With all of Broadway street included in the venue, it was easy to pop into the crowd and get the full energy of the event and pop out for time to talk with family, friends and neighbors, strengthening community just as the festival intended.
Saturday’s atmosphere was pure summertime bliss, with a lineup that perfectly complemented the warm weather and beach day aesthetic of the crowd. It was easy to catch the summer vibes in the early afternoon with the jam-band rock of local favorites The Runaway Grooms and guitar-driven melodies of Eric Krasno & The Assembly floating over the crowds.
Smooth and upbeat bluegrass carried the festival into the evening, with banjos, fiddles and mandolins being broken out on all three stages as Leftover Salmon, Liver Down the River and Sam Bush flooded the venue with rhythmic string music that got everyone at the festival moving.
As the sun went down, the energy went way up in response to Boston-based band Ripe’s set of non-stop fun. The charismatic lead singer got everyone in the crowd involved with snippets of world famous sing-along songs thrown in among the band’s upbeat pop and reggae sound, which was held down by a dancing horn section. Nobody wanted to stop dancing when the set ended, and Ripe had to resist an enthusiastic and united chant for “one more song!”
Once night had fallen, the six lead members of Railroad Earth stepped into the colorful spotlight, trading off expert solos as they ran through a soulful set that toggled between thigh slapping rhythms and soothing melodies led by Bob Dylan-esque lead singer Todd Sheaffer. The music seemed right at home under the mountains bathed in moonlight.

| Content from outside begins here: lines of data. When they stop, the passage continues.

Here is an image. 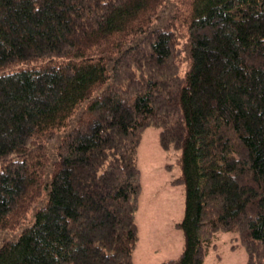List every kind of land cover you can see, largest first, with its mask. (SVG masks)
Instances as JSON below:
<instances>
[{
  "label": "trees",
  "instance_id": "trees-1",
  "mask_svg": "<svg viewBox=\"0 0 264 264\" xmlns=\"http://www.w3.org/2000/svg\"><path fill=\"white\" fill-rule=\"evenodd\" d=\"M147 125L185 191L160 264L218 231L264 264V0H0V264H133Z\"/></svg>",
  "mask_w": 264,
  "mask_h": 264
},
{
  "label": "rangeland",
  "instance_id": "rangeland-1",
  "mask_svg": "<svg viewBox=\"0 0 264 264\" xmlns=\"http://www.w3.org/2000/svg\"><path fill=\"white\" fill-rule=\"evenodd\" d=\"M180 65L184 69L186 61ZM159 129L144 127L137 144L141 191L135 210L138 240L132 252L133 264H160L174 258L184 241L182 229L175 225L183 215L185 196L184 184L175 181L180 174L179 149L164 148ZM237 243L233 233L218 231L216 247L208 250L204 264H244L246 249Z\"/></svg>",
  "mask_w": 264,
  "mask_h": 264
}]
</instances>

After the mayhem of the past two nights, downtown Eagle started to return to normal on a beautiful Sunday morning, but the Block Party wasn’t done just yet. Day three brought the crowd for a boozy brunch, paired with some Leftover Salmon.

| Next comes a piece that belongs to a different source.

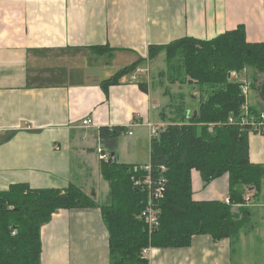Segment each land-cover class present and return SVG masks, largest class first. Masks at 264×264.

Saturday’s opener for the Boneyard stage made a return to the Second Street tent at 10:30 a.m. Sunday for an intimate performance to close out the weekend. A limited ticket event, the crowd was smaller as the rest of the Block Party attendees slept off the weekend.
As the band played, people enjoyed an all-you-can-eat buffet and a bottomless open bar, then got on their feet to get one last groove in before noon. As midday hit and the performance neared its close, Leftover Salmon carried out their set by taking requests from the crowd, resulting in a fun cover of Snoop Dogg’s “Gin and Juice,” among others. The dance party had taken full effect, and the crowd couldn’t get enough.
“Just one more, baby!” one crowd member enthusiastically shouted as Leftover Salmon finished their closing song, echoing a sentiment shared by festival-goers throughout the fun-filled weekend.